JacksonVD / PwnedPasswordsDLL

Open source solution to check prospective AD passwords against previously breached passwords
https://jacksonvd.com/
82 stars 17 forks source link

Total passwords calculated incorrectly #4

Open Markusnl opened 5 years ago

Markusnl commented 5 years ago

I think the totalPasswords integer is calculated wrongly. Its currently calculated as

// Get total passwords by dividing by SHA length + 2 - 1 int totalPasswords = (bytes / 42) - 1;

Makes sense, hashes are formatted like this. 000000005AD76BD555C1D6D771DE417A4B87E4B4:4 (first hash in SHA1 V5 ordered by hash HIBP dataset)

So i'm guessing the "+2" are for the ':' and the x amount of times a password has been seen. Herein lies the problem however, many hashes also have a 'x' > 9.

For example 00000000DD7F2A1C68A35673713783CA390C9E93:630 (third hash in SHA1 V5 ordered by hash HIBP dataset)

Over the many millions of passwords, this adds up quite quickly.
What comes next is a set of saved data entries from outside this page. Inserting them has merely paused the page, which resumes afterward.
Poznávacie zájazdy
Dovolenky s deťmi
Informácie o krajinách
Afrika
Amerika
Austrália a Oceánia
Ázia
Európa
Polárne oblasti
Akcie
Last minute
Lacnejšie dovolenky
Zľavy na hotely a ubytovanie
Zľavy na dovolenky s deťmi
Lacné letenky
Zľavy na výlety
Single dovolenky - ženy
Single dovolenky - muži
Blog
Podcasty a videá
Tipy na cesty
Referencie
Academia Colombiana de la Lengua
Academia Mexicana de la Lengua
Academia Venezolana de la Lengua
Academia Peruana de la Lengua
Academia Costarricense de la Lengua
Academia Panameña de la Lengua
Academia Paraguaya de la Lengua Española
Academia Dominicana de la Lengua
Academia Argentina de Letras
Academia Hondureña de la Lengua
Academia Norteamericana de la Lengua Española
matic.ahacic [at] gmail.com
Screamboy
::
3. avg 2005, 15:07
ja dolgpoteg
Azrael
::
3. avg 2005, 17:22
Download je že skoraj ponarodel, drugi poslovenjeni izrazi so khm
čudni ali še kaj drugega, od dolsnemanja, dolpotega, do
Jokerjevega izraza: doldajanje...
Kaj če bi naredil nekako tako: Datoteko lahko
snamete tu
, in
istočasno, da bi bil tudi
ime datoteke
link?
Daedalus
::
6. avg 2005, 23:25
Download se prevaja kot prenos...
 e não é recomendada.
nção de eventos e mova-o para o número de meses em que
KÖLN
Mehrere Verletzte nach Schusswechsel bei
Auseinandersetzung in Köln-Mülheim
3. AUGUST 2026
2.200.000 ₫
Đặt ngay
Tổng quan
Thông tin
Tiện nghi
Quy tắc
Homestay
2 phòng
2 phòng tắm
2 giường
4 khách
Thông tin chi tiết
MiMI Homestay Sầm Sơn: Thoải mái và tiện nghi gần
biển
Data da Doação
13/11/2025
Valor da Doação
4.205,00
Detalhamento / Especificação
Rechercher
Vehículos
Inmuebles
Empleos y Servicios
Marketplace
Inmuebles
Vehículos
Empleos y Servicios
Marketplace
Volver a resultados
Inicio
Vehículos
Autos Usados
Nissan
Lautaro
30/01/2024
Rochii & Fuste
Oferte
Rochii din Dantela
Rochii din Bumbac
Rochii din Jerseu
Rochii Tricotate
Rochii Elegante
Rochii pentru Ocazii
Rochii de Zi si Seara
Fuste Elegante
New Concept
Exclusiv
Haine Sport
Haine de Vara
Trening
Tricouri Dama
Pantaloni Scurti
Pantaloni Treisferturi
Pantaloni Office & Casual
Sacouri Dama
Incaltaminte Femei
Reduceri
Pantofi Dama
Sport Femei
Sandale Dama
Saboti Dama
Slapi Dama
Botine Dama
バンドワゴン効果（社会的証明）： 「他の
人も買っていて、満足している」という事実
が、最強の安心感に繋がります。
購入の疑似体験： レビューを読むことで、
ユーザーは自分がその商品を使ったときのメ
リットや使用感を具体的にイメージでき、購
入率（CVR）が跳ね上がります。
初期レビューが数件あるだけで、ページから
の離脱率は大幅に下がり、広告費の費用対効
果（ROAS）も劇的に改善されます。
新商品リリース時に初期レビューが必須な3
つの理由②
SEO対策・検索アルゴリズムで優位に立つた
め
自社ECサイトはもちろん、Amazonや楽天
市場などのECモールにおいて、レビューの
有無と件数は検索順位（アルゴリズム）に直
According to the PwnedPasswordsDLL, there are 578 million passwords in the dataset, whilst there are only 551 million.

Im not sure yet what problems this could cause, but unlikely to be desirable.

Markusnl commented 5 years ago

Alright, I've gotten some testing in.

The totalPasswords are miscalculated but this does not affect the functioning of the program. The additional passwords are duplicates from adjacent ones which is not an issue for the binary search algorithm. I don't see this being much worse than potentially adding an additional lookup here and there.

Passwords with x > 9 are handled by the getRecord function, which may just be a happy coincidence

First you set the stream to the required position inFile.seekg(((long long)(position) * 42), inFile.beg);

And then skip all characters till a newline is found inFile.ignore((std::numeric_limits<std::streamsize>::max)(), '\n');

The latter here readjusts the position of the stream to the start of the next line. Fixing any x > 9, but also disallowing ever getting the first line of a file. Although you've already covered that case.

     // For whatever reason, the first line is skipped. This should stop that.
    if (upper == -1)
    {
        file.close();
        std::ifstream file(files[ii].c_str(), std::ios::binary);
        char buffer[41] = "";

        // Read 40 chararacters into the buffer string
        file.getline(buffer, 41);

        std::string buff(buffer);

        if (buff.compare(searchValue) == 0)
        {
            passwordNotFound = FALSE;
        }
    }

All in all the DLL works as intended. I'm not sure if this issue warrants a fix, as from the looks of it, it will require extensive re-engineering. Any thoughts?